**GOAL**
Return, without any alteration, the lines of the listing between the line containing "name author: (Pall.) M. Bieb." and the line containing "name author: (Sessé & Moc.) P.S. Green", inclusive.

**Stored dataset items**
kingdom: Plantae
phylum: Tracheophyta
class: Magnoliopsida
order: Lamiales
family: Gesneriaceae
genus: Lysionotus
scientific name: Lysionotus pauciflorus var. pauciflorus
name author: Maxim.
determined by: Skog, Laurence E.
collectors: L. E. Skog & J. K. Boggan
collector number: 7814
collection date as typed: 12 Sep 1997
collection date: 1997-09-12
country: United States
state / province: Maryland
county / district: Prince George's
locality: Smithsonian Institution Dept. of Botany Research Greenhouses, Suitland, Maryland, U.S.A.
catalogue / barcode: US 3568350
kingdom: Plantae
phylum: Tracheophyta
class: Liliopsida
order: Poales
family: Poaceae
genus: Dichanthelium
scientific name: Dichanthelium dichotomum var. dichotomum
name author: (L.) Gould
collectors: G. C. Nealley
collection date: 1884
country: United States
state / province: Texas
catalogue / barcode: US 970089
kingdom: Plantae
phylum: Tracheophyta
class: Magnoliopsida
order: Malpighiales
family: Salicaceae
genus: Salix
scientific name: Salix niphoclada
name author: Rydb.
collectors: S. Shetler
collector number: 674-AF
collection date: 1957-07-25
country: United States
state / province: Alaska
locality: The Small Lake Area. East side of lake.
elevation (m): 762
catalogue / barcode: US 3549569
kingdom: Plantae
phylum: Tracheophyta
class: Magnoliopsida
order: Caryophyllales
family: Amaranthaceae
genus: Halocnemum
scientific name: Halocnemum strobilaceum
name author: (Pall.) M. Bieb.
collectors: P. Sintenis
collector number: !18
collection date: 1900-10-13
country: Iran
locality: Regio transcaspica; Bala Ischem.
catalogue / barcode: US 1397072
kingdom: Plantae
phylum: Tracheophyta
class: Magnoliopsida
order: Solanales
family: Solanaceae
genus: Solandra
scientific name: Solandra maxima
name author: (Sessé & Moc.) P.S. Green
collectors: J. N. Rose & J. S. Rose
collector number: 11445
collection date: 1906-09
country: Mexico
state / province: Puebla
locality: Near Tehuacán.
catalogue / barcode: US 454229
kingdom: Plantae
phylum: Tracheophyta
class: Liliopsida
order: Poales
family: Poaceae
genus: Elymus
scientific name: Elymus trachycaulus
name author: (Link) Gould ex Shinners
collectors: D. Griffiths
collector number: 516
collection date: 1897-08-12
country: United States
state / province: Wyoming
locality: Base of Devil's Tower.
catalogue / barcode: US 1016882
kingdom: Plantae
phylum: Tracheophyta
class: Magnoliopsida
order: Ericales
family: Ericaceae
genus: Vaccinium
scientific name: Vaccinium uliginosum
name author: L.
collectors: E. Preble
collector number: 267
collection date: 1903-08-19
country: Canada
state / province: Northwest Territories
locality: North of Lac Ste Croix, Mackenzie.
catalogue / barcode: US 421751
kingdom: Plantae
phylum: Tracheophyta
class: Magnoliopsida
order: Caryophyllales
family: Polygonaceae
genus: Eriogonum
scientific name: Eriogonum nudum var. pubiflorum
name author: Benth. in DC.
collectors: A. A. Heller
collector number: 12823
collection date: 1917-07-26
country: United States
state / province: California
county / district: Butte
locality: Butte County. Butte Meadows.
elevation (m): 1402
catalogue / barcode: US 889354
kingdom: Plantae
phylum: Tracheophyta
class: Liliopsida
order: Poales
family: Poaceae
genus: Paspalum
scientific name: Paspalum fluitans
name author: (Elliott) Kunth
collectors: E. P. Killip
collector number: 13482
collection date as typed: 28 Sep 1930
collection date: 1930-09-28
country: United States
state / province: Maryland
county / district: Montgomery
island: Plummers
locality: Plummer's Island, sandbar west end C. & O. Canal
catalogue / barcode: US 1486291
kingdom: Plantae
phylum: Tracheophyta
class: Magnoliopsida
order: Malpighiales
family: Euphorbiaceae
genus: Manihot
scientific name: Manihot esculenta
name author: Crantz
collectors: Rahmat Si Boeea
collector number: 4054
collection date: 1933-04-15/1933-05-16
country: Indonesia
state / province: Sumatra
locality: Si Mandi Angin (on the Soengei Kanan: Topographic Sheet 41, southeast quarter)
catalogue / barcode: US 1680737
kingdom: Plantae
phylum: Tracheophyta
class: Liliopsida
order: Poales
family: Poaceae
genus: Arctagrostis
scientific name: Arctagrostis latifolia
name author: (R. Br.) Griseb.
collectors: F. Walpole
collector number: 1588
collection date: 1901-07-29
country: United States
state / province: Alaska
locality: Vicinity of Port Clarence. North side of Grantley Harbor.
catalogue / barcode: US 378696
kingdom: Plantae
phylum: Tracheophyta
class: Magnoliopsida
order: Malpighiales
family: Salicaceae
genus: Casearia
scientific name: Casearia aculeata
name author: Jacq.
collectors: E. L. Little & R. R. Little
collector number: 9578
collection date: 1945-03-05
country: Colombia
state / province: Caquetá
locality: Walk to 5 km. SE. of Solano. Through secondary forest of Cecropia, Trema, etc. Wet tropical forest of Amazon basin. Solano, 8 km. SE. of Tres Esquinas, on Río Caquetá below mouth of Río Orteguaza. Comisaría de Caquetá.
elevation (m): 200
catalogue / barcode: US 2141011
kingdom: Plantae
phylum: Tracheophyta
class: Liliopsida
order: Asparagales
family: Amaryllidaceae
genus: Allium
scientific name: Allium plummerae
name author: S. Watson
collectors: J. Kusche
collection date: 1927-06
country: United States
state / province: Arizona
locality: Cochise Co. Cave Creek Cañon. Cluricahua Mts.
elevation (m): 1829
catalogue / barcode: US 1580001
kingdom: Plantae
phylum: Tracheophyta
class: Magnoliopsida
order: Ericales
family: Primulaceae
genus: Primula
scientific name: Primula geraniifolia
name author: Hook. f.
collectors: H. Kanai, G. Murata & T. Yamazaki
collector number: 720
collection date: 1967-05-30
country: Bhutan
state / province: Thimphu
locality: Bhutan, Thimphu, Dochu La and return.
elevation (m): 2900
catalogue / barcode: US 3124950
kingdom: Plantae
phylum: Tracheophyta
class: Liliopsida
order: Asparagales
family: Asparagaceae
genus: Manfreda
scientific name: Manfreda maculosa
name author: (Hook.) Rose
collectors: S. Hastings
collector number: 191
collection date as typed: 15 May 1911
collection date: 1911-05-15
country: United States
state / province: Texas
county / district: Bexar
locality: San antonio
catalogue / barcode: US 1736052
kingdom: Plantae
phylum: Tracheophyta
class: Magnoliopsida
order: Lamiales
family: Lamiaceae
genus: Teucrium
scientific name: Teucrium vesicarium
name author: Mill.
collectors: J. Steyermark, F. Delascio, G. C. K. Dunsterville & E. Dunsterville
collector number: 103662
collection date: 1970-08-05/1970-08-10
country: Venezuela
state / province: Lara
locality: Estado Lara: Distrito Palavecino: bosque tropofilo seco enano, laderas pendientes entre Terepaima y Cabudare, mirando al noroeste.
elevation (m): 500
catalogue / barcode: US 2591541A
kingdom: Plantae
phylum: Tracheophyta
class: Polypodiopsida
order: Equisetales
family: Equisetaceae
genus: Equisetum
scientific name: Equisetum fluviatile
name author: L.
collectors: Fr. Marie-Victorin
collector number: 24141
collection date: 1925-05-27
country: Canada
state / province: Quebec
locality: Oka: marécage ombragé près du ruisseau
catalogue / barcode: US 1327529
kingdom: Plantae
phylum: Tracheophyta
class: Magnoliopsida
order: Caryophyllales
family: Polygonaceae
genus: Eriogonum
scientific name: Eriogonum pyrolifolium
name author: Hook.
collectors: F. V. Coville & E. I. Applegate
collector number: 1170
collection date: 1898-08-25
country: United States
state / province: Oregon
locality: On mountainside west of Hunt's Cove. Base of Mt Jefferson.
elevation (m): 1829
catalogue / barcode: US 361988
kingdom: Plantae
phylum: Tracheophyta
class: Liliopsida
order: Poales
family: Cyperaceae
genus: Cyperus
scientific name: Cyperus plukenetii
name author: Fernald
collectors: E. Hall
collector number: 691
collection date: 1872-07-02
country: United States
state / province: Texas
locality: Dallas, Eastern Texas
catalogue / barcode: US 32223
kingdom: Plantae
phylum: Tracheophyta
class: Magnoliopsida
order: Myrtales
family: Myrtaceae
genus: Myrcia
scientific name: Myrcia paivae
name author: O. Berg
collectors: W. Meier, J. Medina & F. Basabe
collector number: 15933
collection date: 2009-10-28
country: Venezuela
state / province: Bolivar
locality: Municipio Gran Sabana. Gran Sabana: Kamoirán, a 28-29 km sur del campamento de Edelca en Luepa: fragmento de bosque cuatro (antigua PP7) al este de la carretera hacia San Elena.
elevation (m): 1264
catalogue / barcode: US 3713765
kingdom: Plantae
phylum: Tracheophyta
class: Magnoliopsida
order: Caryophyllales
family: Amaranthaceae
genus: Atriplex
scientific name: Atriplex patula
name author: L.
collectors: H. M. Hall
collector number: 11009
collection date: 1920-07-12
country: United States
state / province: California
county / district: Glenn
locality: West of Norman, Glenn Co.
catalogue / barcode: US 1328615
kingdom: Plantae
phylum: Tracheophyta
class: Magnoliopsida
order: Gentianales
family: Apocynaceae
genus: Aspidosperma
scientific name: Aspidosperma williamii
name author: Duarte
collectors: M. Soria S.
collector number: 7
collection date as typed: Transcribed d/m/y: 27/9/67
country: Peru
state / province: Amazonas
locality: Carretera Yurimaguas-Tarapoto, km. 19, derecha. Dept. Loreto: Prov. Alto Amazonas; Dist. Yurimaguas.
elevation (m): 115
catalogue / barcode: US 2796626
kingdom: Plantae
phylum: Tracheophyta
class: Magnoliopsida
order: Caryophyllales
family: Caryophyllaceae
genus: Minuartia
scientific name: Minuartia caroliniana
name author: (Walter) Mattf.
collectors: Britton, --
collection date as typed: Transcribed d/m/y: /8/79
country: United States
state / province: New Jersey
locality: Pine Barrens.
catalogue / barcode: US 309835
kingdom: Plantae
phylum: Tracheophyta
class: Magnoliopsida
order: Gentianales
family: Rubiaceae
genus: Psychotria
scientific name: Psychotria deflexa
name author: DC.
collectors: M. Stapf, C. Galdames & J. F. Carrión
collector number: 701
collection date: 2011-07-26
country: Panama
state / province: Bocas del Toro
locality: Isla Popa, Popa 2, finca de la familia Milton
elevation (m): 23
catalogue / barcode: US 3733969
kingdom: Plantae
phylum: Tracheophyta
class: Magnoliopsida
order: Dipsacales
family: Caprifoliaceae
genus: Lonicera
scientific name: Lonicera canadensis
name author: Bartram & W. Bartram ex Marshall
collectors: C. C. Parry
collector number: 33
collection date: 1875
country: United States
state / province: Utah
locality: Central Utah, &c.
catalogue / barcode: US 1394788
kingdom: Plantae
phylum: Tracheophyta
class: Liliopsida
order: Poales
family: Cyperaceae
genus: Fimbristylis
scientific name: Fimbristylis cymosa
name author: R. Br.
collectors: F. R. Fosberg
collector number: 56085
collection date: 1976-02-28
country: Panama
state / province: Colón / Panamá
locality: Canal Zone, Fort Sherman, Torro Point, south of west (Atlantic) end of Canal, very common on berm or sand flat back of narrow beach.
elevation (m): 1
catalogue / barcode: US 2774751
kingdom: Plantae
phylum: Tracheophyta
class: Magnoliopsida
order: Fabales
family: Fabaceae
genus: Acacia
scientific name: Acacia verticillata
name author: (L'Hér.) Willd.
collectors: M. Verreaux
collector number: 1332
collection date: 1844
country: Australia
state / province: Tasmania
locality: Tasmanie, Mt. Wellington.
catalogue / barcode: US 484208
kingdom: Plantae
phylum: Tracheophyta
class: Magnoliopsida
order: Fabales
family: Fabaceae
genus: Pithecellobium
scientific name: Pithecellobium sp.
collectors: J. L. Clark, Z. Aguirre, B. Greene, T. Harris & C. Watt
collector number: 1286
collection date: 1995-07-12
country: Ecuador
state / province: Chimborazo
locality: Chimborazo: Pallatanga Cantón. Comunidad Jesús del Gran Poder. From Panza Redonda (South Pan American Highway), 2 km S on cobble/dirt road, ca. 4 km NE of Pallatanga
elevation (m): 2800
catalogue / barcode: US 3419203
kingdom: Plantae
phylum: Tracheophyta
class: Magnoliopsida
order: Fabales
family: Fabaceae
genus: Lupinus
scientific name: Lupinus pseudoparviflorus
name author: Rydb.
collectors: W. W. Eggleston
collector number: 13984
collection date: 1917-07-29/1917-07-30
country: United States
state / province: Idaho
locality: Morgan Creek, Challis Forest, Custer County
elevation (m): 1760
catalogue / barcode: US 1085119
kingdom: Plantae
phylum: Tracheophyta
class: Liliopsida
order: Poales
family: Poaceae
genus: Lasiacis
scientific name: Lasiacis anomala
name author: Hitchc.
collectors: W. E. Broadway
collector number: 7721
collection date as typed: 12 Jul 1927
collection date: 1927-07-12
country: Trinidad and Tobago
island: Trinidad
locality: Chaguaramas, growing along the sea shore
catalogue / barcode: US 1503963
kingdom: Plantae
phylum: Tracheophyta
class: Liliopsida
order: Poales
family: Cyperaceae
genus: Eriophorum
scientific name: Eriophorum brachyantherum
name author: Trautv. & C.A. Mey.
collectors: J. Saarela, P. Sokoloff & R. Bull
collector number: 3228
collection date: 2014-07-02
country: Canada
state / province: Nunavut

**RESPONSE BELOW**
name author: (Pall.) M. Bieb.
collectors: P. Sintenis
collector number: !18
collection date: 1900-10-13
country: Iran
locality: Regio transcaspica; Bala Ischem.
catalogue / barcode: US 1397072
kingdom: Plantae
phylum: Tracheophyta
class: Magnoliopsida
order: Solanales
family: Solanaceae
genus: Solandra
scientific name: Solandra maxima
name author: (Sessé & Moc.) P.S. Green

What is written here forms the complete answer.